Working data
BEGIN

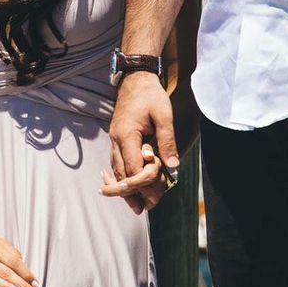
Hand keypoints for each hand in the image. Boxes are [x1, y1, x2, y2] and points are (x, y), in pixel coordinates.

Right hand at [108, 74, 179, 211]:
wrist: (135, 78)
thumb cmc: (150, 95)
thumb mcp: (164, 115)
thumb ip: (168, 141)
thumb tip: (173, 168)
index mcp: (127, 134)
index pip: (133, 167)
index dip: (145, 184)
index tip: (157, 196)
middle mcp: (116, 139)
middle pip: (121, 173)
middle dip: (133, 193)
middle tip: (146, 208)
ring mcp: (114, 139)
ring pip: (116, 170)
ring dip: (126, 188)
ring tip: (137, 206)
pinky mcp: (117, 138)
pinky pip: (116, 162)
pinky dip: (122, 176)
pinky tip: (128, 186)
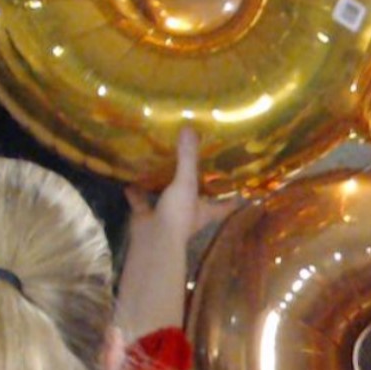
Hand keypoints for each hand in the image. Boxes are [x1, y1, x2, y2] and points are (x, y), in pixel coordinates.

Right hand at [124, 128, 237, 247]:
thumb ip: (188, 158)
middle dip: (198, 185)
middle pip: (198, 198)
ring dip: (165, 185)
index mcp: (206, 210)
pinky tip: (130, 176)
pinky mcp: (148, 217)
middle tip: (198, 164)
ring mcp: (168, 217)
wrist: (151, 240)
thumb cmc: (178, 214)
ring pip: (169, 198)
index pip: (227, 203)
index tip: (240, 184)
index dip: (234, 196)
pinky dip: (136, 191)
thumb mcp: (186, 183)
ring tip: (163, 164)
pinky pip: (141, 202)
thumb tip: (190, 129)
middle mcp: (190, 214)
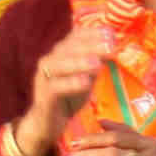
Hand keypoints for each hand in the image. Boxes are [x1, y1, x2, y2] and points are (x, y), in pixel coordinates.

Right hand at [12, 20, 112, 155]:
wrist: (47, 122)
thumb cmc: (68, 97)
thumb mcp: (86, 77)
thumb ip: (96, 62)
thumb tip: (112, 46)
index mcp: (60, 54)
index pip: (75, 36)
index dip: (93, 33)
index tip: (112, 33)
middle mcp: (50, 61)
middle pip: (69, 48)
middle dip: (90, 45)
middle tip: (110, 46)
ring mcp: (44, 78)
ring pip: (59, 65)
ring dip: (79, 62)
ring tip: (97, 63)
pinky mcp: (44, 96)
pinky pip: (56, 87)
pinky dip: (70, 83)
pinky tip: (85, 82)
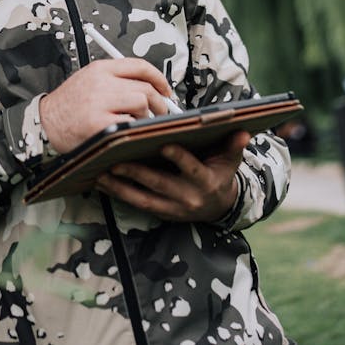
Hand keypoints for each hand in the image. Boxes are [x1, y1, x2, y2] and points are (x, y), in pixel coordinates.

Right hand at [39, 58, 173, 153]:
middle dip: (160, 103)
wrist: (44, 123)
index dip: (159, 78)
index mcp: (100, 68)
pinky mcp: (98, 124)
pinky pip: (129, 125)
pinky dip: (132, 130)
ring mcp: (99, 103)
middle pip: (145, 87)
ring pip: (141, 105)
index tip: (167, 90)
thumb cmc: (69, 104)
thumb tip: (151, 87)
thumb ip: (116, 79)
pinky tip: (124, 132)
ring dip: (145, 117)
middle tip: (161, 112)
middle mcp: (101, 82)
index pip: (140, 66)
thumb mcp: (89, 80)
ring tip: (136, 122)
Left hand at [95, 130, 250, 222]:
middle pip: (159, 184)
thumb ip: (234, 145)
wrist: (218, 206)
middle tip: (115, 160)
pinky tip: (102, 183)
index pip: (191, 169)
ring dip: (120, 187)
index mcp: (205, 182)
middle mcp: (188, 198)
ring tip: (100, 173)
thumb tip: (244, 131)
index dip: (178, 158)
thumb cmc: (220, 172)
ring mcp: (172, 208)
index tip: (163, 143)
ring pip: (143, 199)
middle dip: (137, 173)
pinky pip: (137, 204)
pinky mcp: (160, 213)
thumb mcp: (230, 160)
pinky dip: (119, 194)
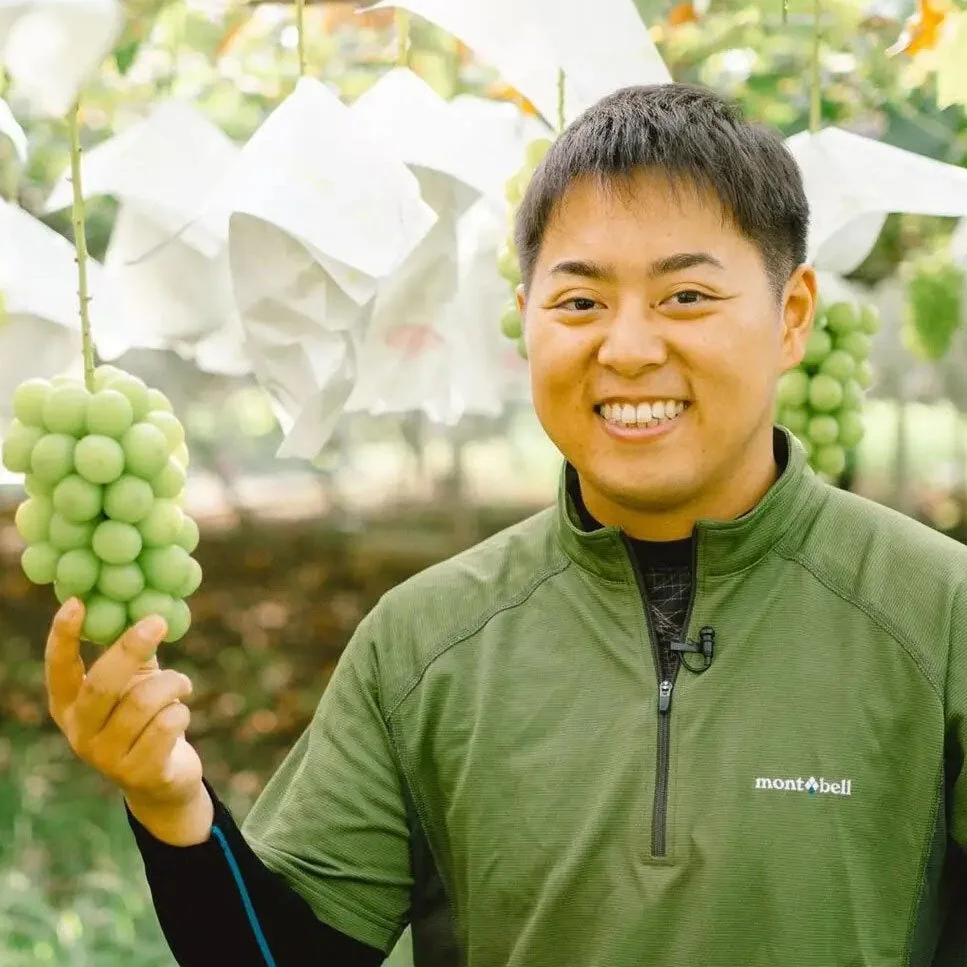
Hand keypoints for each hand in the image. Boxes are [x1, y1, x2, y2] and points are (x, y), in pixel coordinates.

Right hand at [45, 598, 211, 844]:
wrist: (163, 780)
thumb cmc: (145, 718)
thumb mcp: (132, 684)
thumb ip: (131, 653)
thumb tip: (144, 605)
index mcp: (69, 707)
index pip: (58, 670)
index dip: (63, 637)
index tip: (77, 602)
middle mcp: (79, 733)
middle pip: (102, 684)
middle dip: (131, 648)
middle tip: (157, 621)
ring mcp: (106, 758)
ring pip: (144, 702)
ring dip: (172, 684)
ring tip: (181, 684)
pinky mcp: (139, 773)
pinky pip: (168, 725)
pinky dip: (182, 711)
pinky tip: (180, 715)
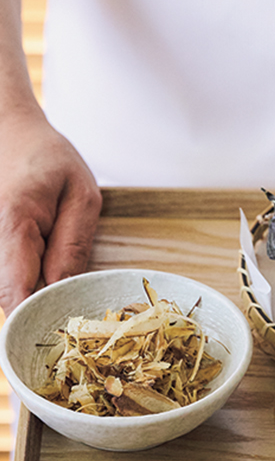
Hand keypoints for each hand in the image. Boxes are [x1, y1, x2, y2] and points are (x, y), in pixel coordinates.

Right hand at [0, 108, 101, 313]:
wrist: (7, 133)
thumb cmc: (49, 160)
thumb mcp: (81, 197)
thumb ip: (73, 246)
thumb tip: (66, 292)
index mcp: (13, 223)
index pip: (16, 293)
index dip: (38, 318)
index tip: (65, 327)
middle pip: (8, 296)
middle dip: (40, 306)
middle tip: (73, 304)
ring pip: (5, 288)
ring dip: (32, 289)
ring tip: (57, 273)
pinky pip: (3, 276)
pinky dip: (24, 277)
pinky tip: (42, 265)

END
BEGIN

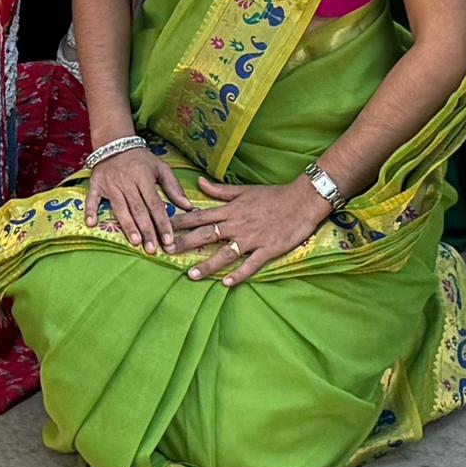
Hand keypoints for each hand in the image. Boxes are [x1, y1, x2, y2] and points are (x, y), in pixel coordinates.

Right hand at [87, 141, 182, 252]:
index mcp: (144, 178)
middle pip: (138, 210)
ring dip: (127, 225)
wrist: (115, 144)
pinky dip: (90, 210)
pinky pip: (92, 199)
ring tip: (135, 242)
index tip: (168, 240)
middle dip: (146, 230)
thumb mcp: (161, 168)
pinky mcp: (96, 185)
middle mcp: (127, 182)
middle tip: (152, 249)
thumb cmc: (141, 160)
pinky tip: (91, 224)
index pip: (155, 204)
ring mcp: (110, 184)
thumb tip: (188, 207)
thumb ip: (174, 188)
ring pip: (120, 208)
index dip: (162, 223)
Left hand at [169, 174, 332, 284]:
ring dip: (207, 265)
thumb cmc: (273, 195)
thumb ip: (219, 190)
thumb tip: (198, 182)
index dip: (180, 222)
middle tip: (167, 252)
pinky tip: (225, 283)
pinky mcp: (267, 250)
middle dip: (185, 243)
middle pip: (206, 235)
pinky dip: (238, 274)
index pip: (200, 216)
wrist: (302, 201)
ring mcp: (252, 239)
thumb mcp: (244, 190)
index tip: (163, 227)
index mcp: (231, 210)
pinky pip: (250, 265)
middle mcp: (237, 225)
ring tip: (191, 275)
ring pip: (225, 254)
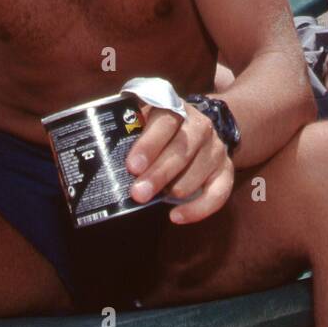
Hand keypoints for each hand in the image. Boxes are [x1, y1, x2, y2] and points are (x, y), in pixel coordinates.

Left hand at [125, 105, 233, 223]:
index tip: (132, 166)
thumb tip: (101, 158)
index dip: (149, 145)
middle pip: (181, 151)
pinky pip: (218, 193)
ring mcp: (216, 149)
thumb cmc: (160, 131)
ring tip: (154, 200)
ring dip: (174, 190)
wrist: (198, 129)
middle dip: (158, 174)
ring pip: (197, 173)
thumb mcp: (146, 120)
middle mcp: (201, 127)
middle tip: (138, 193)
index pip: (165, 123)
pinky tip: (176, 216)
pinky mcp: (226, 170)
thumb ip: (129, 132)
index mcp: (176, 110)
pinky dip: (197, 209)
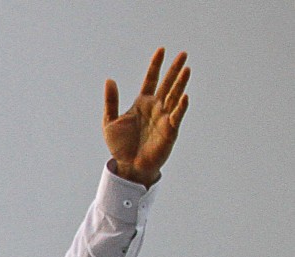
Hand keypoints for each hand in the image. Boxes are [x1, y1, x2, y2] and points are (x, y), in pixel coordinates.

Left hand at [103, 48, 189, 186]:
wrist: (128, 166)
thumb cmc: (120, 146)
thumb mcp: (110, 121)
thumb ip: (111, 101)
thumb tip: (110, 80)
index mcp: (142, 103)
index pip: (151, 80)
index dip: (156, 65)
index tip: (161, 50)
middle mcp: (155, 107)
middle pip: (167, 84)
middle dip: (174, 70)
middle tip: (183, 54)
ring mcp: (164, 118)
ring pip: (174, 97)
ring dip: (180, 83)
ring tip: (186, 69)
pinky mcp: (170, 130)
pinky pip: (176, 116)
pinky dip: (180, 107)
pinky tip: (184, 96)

END

Exercise directions
Beginning with the line above that contains "pinky pip: (116, 162)" and ending with the line that contains "pinky mcp: (148, 217)", quote each line exactly, keeping out the pictures.

Answer box
pinky pip: (116, 162)
pinky dip: (122, 176)
pinky tip: (128, 186)
Hand keypoints for each hand in the image. Boxes are [x1, y1, x2, y2] and points are (x, y), in pixel coordinates.

Right hand at [124, 128, 237, 247]:
thumb ip: (188, 158)
middle dip: (198, 185)
middle pip: (198, 198)
ring dip: (165, 185)
index mcp: (206, 210)
pinky tip: (130, 176)
pinky mcp: (148, 217)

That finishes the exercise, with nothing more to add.